O Espírito Santo que
– vimos nas meditações anteriores – nos insere na plena verdade da pessoa de
Cristo e no seu mistério pascal, nos ilumina também sobre um aspecto crucial da
nossa fé em Cristo, ou seja, sobre a maneira pela qual a salvação alcançada por
ele chega a nós hoje na Igreja. Em outras palavras, sobre o grande problema da
justificação do homem pecador por meio da fé. Acredito – disse o pregador - que
tentar lançar luz sobre a história e sobre o estado atual deste debate seja a
melhor forma para fazer do acontecimento do V centenário da Reforma protestante
uma ocasião de graça e de reconciliação para toda a Igreja.
Ainda hoje, na
pessoa religiosa mediana, em certos países do Norte da Europa, tal doutrina é o
divisor de águas entre catolicismo e protestantismo. Eu mesmo ouvi de vários
fieis leigos luteranos a pergunta: "Você crê na justificação pela
fé?", como a condição para poder ouvir aquilo que eu dizia. Esta doutrina
é definida pelos próprios iniciadores da Reforma “o artigo com o qual a Igreja
está em pé ou cai".
É importante
recordar que a tese da justificação pela fé e não pelas obras, não foi o resultado
da polêmica com a Igreja da época, mas a sua causa. Foi uma verdadeira
iluminação do alto, uma “experiência Erlebnis, tal como foi definida por ele
próprio.
Então, a Reforma
Protestante foi um caso de "muito barulho por nada"? Fruto de um
equívoco? Devemos responder com firmeza: não! As revoluções, no entanto, não
surgem pelas ideias ou pelas teorias abstratas, mas por situações históricas
concretas, e a situação da Igreja, há tempo, não refletia realmente aquelas
convicções. A vida, a catequese, a piedade cristã, a direção espiritual, por
não falar depois da pregação popular: tudo parecia afirmar o contrário, ou
seja, que o que conta são as obras, o esforço humano.
Depois que o
cristianismo se tornou religião do Estado, a fé era absorvida naturalmente
através da família, da escola, da sociedade. Não era tão importante insistir no
momento em que se chega à fé e na decisão pessoal com a qual se torna crentes,
mas insistir nas exigências práticas da fé, em outras palavras, na moral, nos
costumes.
A doutrina da
justificação gratuita pela fé - disse Frei Cantalamessa - não é uma
invenção do Apóstolo Paulo, mas a mensagem central do Evangelho de Cristo,
independente da forma que tenha sido conhecida pelo Apóstolo: se por revelação
direta do ressuscitado, ou pela "tradição", que ele diz ter recebido
e que não era certamente limitada às poucas palavras do kerygma. Se não fosse
assim, teriam razão aqueles que dizem que Paulo, não Jesus, é o verdadeiro
fundador do cristianismo.
O núcleo da doutrina
está contido já na palavra “Evangelho”, boa notícia, que Paulo com certeza não
inventou do nada.

* _ENTRADAS FORNECIDAS_
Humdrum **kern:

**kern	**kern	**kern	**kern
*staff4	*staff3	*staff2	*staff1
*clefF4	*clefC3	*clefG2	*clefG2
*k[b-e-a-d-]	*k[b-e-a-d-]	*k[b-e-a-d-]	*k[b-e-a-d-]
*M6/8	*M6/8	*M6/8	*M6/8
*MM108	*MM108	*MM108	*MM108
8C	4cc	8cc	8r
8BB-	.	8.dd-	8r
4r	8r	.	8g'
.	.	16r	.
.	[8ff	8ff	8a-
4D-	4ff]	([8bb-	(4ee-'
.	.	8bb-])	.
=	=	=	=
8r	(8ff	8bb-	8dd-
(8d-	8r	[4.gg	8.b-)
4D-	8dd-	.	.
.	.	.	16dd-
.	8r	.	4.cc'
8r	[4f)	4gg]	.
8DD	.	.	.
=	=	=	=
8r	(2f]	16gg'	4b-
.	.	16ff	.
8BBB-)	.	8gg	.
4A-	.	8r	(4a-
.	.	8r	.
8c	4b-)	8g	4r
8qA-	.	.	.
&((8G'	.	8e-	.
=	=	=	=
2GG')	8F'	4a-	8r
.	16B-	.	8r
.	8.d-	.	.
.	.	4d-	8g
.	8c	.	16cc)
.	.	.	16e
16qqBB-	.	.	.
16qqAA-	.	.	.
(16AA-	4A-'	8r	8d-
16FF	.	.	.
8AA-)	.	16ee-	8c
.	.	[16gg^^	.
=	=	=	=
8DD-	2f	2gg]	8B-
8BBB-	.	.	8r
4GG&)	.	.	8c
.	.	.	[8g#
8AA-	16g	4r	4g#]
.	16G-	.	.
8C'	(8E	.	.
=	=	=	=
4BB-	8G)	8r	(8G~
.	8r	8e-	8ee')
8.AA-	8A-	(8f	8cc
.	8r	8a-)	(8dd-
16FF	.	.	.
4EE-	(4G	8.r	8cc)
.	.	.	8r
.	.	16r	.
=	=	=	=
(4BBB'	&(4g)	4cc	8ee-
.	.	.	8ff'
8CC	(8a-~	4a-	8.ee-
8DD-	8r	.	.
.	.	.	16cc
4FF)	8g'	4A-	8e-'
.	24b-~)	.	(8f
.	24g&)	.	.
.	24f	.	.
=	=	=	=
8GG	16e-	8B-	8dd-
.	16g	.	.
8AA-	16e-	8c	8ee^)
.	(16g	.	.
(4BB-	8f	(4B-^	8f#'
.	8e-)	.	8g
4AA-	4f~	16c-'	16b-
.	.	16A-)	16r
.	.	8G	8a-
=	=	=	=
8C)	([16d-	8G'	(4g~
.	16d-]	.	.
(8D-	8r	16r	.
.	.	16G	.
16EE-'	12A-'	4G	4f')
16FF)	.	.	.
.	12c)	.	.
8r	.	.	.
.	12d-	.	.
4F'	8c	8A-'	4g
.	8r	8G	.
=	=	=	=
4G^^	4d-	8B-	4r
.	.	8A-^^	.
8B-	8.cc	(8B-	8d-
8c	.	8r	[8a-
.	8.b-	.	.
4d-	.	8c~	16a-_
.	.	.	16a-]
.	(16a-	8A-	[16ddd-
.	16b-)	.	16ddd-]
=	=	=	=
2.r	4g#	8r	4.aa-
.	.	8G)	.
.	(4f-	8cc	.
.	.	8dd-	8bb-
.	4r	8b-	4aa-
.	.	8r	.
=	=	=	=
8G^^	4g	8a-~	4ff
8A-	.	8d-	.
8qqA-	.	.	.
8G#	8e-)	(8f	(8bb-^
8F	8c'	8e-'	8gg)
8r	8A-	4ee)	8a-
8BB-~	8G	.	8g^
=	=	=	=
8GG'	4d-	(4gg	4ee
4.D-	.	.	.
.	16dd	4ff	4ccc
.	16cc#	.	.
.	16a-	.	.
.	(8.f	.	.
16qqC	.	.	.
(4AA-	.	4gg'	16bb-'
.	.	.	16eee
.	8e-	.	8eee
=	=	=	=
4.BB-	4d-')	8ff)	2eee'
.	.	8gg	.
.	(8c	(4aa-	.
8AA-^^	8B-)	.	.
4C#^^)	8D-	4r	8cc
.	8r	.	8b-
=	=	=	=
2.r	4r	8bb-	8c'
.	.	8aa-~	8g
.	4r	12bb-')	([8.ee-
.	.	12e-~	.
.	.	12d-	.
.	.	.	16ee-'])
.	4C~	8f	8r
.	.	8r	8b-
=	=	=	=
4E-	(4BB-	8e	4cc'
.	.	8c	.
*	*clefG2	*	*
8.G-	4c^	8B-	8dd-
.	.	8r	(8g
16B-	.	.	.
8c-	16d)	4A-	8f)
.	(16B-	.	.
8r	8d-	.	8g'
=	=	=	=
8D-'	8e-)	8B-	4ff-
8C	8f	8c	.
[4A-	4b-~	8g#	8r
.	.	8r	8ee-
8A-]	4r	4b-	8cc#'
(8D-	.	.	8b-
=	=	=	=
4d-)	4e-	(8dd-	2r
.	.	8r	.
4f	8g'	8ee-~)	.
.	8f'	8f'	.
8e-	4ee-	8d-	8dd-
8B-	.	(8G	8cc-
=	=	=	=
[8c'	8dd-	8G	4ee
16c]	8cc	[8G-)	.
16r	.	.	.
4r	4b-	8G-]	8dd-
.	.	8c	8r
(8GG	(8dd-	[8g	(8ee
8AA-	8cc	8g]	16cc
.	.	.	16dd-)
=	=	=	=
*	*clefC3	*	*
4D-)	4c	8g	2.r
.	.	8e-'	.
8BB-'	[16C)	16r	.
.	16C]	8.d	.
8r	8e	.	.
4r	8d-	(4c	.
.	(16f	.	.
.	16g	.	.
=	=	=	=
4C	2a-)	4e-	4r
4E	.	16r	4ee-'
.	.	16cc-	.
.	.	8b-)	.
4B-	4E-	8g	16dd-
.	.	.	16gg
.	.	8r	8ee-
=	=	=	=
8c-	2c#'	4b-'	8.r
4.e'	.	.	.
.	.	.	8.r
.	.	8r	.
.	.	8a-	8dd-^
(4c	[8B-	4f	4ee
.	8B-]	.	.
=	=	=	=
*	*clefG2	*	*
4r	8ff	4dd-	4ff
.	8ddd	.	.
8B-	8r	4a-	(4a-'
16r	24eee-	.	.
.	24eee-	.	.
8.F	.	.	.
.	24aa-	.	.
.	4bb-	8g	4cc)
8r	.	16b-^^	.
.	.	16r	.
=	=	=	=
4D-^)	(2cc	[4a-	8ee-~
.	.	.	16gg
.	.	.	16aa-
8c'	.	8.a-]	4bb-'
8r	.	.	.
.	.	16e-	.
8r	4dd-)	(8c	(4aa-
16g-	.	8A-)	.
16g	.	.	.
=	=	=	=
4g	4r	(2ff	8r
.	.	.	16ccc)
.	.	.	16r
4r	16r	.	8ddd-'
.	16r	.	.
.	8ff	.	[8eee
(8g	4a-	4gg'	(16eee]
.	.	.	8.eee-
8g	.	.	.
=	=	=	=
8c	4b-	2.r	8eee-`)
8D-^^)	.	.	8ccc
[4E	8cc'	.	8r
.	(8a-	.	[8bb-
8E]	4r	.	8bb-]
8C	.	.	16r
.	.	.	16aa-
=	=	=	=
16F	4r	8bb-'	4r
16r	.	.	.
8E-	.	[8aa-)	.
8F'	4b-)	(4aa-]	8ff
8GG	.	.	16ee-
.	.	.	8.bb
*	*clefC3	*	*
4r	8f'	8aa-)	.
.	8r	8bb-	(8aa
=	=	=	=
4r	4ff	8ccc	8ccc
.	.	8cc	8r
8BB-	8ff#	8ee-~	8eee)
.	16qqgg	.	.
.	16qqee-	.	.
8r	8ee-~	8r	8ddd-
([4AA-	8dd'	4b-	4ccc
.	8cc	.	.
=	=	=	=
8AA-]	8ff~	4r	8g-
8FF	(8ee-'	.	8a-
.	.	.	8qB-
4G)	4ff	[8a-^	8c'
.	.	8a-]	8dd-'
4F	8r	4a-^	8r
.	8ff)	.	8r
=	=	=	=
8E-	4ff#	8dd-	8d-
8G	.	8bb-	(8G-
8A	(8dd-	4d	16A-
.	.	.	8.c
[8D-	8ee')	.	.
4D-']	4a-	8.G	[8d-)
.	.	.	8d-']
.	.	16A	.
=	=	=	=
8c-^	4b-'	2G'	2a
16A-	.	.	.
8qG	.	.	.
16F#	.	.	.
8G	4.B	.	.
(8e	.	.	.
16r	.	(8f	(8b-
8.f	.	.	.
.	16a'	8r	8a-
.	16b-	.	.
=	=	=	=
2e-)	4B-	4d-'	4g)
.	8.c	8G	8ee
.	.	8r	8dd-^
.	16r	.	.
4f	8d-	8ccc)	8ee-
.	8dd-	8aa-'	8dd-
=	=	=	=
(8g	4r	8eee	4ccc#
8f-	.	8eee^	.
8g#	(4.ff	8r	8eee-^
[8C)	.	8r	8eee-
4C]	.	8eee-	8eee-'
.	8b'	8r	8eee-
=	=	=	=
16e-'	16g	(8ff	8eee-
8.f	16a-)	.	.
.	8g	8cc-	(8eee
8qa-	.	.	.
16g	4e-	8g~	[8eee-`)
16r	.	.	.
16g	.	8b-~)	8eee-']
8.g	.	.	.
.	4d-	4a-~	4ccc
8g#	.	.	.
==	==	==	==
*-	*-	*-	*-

* _INSTRUÇÕES DO EXERCÍCIO_
Prossiga o trecho sobre a justificação pela fé a partir da sua última frase.

* _RESPOSTA DO EXERCÍCIO_
Falando ainda
Reforma, o pregador disse que é vital que o centenário da Reforma não seja
desperdiçado permanecendo prisioneiros do passado, procurando ver quem errou ou
quem tem razão, talvez em um tom mais conciliador do que no passado. Devemos,
pelo contrário, dar um passo à frente, como quando um rio chega a um
estreitamente de leito e retoma o seu curso em um nível mais alto.
A situação mudou
desde então. Os problemas que causaram a separação entre a Igreja de Roma e a
Reforma foram particularmente as indulgências e o modo como ocorre a
justificação do ímpio. Mas podemos dizer que estes são os problemas que
levantam ou derrubam a fé do homem de hoje? Em uma ocasião recordo que o
cardeal Kasper fez esta observação: para Lutero o problema existencial número
um era como superar o sentido de culpa e obter um Deus benevolente; hoje o
problema é exatamente o oposto: como dar novamente ao homem o sentido do pecado
que desapareceu totalmente.
A justificação
gratuita por meio da fé em Cristo deveria ser pregada hoje por toda a Igreja e
com mais vigor do que nunca. Não, no entanto, em oposição às “obras”
mencionadas no Novo Testamento, mas em contraste com a pretensão do homem
pós-moderno de salvar-se sozinho com a sua ciência e tecnologia ou com
espiritualidades improvisadas e tranquilizantes. Estas são as "obras"
em que o homem moderno confia. Estou convencido de que, se Lutero voltasse à
vida, esta seria a maneira pela qual ele também pregaria hoje a justificação
pela fé.
Outra coisa
importante devemos aprender todos, luteranos e católicos, do iniciador da
Reforma. Para ele a justificação gratuita pela fé era acima de tudo uma
experiência vivida e só mais tarde teorizada.
Nunca devemos perder
de vista o ponto principal da mensagem paulina. Aquilo que o Apóstolo quer por
acima de tudo afirmar em Romanos 3 não é que somos justificados pela fé , mas
que somos justificados pela fé em Cristo; não é tanto que somos justificados pela
graça, mas que somos justificados pela graça de Cristo. É Cristo o coração da
mensagem, antes mesmo que a graça e a fé. É ele, hoje, o artigo com o qual a
Igreja está em pé ou cai: uma pessoa, não uma doutrina. (SP)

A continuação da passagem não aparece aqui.